The newspaper has since apologised for the cartoon.
The newspaper has since apologised for the cartoon. Photo credit: Otago Daily Times\Twitter.

The Otago Times (OTD) has apologised after an "insensitive" cartoon was released by the newspaper making light of the measles crisis in Samoa.  

The image, drawn by New Zealand cartoonist Garrick Tremain, shows two women exiting a travel agency store above the caption: "I asked what are the least popular spots at the moment? She said the ones people are picking up in Samoa." 

The picture has been regarded as 'heartless' and 'insensitive' on social media as the measles death toll in the region climbs to 55. The vast majority of the deaths so far are those under four years old.

Following the publication of the article, responses flooded the OTD Twitter page. 

"Whoever printed this for Otago Daily Times! SHAME ON YOU," one person posted.

Another user said "making light of 50 children dying is disgusting. Come on Otago Daily Times."

"A whole country's heart is breaking and the imbeciles at Otago Daily Times @odtnews 

There is special place in hell where morons like the cartoonist & the editor of this joke of a newspaper, go to burn," commented another person. 

Former All Black's star Sonny Bill Williams also responded to the cartoon. 

"Racism has no heart. Prayers for our children" posted the player. 

In addition to the All Blacks star, Race Relations Commissioner Meng Foon commented on the publication.

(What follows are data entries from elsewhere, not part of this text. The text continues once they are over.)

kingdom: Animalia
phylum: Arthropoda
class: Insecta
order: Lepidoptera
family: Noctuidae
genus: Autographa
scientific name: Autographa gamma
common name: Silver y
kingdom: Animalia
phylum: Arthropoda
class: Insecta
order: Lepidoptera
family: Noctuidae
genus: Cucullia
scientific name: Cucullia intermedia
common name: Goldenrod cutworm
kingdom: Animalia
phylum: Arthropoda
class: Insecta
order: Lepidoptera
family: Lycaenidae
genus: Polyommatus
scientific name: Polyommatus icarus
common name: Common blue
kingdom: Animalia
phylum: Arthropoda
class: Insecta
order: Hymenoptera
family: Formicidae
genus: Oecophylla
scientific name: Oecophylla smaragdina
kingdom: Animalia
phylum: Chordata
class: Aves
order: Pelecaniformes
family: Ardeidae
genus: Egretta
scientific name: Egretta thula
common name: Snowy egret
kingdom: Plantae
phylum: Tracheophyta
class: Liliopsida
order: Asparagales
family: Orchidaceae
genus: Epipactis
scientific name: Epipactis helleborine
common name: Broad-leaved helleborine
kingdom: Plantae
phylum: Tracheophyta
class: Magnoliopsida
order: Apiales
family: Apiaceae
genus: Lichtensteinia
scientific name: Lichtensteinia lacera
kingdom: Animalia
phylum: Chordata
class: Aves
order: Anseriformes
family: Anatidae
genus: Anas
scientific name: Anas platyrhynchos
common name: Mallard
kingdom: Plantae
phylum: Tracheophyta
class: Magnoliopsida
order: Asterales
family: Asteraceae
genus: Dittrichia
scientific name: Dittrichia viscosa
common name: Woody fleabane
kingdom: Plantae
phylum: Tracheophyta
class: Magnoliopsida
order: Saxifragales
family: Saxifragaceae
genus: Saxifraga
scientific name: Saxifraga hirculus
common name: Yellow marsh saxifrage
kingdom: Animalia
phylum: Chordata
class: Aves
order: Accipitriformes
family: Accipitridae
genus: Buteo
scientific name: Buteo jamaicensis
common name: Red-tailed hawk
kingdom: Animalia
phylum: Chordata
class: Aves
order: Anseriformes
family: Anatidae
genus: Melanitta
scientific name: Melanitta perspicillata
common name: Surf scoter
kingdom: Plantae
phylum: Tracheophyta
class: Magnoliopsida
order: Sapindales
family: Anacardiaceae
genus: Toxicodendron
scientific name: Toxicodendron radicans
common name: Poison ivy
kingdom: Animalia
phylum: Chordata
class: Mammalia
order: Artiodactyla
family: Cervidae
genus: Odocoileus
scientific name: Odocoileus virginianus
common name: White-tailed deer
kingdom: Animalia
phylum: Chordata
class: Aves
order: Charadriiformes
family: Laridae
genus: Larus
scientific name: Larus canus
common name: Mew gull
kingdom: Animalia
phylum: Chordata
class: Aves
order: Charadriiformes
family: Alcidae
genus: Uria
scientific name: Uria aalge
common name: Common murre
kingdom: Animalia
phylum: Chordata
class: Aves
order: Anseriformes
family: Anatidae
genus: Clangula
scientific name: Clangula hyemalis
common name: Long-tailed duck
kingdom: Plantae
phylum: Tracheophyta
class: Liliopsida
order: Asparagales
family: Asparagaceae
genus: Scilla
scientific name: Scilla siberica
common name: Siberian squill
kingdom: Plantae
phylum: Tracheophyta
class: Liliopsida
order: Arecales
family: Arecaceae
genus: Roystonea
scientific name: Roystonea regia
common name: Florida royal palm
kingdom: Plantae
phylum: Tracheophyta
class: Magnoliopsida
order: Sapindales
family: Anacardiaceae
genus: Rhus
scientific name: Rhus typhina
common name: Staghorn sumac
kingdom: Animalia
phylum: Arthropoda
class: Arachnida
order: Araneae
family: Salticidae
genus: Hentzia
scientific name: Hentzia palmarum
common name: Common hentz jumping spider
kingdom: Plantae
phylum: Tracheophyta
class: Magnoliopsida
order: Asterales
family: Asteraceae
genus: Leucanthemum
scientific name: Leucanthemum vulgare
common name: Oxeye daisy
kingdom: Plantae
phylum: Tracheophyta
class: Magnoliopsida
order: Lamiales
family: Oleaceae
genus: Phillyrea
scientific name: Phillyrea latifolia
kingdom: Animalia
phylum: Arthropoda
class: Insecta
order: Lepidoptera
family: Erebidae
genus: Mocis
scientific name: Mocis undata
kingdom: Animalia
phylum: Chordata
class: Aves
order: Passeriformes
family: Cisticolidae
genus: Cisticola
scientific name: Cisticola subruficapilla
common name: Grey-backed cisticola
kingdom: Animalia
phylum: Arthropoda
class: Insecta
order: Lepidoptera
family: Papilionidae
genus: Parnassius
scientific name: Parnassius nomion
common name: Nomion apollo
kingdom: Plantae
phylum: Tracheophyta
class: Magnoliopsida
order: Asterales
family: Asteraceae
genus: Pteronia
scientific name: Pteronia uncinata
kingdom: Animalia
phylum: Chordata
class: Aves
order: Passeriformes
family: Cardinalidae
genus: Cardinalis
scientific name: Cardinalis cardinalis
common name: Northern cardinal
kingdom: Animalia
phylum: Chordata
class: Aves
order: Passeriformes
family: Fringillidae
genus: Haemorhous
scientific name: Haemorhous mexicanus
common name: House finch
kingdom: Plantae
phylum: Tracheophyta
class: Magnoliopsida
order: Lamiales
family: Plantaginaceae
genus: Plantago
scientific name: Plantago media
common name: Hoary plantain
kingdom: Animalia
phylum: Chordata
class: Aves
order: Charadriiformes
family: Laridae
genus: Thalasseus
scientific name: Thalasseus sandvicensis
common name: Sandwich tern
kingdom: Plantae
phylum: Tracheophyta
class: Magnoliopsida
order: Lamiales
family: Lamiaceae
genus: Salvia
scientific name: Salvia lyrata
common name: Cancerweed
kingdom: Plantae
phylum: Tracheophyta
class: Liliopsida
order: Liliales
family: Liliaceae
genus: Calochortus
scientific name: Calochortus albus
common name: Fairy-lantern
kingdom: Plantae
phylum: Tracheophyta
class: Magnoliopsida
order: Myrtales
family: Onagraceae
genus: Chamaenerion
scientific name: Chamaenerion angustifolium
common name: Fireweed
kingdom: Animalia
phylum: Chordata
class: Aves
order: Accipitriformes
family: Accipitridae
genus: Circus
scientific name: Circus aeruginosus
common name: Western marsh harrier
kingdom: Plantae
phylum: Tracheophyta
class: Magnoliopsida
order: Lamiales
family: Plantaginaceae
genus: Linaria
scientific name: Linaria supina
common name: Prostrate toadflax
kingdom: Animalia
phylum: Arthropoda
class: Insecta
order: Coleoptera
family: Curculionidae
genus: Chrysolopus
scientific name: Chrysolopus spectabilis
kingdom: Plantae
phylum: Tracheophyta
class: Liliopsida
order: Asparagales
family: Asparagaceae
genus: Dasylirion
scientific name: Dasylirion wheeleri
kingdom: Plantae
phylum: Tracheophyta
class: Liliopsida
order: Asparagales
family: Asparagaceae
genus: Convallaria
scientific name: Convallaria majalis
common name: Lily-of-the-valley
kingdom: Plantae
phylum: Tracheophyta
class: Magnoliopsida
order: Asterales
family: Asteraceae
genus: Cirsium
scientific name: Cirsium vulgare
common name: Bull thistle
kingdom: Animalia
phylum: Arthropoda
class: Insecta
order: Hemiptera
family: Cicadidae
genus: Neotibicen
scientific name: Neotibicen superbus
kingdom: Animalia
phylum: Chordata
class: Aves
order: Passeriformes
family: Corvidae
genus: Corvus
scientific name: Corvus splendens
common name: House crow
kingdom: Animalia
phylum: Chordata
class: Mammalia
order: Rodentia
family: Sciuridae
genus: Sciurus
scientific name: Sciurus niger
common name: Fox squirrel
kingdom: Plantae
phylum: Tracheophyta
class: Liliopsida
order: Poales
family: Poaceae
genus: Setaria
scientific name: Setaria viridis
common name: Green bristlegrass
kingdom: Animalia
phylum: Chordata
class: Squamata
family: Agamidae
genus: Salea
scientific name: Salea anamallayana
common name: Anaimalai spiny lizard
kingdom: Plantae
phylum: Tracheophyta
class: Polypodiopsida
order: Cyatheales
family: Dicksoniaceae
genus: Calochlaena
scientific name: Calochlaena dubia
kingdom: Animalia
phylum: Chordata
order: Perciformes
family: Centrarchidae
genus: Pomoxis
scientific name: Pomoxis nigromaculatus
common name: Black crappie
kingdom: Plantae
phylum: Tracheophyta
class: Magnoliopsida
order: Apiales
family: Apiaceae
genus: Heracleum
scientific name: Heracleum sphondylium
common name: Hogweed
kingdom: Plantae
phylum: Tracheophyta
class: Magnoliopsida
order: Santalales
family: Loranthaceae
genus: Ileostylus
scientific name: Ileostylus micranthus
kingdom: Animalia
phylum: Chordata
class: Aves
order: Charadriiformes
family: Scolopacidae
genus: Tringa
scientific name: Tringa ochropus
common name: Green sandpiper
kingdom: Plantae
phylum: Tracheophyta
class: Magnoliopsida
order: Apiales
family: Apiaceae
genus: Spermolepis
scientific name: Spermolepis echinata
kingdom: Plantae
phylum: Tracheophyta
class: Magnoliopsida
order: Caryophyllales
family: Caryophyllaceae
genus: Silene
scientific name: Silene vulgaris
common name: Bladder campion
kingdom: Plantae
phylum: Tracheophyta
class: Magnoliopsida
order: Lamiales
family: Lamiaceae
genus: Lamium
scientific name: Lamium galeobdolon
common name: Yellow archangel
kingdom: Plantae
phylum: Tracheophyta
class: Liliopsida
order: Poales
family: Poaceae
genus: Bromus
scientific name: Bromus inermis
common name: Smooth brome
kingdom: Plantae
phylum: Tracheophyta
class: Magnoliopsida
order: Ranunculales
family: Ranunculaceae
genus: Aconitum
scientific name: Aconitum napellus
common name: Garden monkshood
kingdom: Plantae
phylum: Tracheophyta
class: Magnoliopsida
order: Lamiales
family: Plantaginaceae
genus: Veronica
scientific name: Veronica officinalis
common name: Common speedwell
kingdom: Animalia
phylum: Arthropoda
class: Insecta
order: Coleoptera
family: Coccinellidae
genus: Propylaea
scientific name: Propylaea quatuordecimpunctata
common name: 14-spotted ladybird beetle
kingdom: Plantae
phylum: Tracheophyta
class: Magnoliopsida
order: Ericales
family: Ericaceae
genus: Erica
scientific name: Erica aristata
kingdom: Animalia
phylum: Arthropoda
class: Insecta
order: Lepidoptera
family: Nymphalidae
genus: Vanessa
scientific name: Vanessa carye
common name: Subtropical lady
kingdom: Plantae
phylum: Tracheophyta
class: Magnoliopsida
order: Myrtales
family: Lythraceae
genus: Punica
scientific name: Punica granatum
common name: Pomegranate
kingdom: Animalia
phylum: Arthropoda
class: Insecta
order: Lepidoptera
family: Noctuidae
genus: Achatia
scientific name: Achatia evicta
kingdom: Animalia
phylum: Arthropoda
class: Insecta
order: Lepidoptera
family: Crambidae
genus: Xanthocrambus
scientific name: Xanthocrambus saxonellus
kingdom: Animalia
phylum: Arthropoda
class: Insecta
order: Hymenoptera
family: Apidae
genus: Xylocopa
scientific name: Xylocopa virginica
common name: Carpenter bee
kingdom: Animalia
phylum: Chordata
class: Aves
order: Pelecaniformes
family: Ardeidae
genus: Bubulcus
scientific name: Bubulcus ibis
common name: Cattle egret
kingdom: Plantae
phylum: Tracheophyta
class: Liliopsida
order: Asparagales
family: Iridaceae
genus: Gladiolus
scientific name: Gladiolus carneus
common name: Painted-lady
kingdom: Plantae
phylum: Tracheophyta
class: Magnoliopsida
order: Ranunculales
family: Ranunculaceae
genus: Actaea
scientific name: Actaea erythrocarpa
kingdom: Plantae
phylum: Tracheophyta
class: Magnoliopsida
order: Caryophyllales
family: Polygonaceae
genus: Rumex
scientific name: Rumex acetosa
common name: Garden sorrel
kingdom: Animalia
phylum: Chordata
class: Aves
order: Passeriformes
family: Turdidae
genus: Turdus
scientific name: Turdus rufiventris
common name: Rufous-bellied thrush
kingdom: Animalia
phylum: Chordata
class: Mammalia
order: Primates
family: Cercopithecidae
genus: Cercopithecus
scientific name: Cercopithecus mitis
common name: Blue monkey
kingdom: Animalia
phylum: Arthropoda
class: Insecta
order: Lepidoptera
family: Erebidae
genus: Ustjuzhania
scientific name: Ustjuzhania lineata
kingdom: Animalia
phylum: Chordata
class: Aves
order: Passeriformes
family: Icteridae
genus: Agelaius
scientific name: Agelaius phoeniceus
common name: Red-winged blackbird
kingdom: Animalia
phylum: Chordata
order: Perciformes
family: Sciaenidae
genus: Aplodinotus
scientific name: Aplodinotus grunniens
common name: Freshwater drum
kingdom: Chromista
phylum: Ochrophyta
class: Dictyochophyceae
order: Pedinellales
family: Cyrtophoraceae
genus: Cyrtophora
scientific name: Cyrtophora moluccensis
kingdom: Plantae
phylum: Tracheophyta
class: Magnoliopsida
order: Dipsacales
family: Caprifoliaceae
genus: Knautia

"This cartoon is extremely appalling and distasteful. It shows very poor judgement by the cartoonist and those involved in publishing it," Foon posted on Facebook.

The ODT has since issued an apology. 

"Today the Otago Daily Times published a cartoon making reference to the measles crisis in Samoa.

"The content and timing of the cartoon was insensitive and we apologise for publishing it," it said on Twitter. 

 But the public has not been forgiving.

"Don’t bother coming out with an apology. How many eyes this piece must’ve passed and they all deemed it acceptable to publish. You knew exactly what you were publishing," said one Twitter user in response. 

This is not the first time cartoonist Garrick Tremain has gained attention for drawing a controversial cartoon. 

He responded to criticism in 2013, writing: "There have been other hostile reaction to cartoons over the years, most often from special interest groups, race relations conciliators and other martyrs to political correctness." 

The Otago Daily Times has been contacted for comment.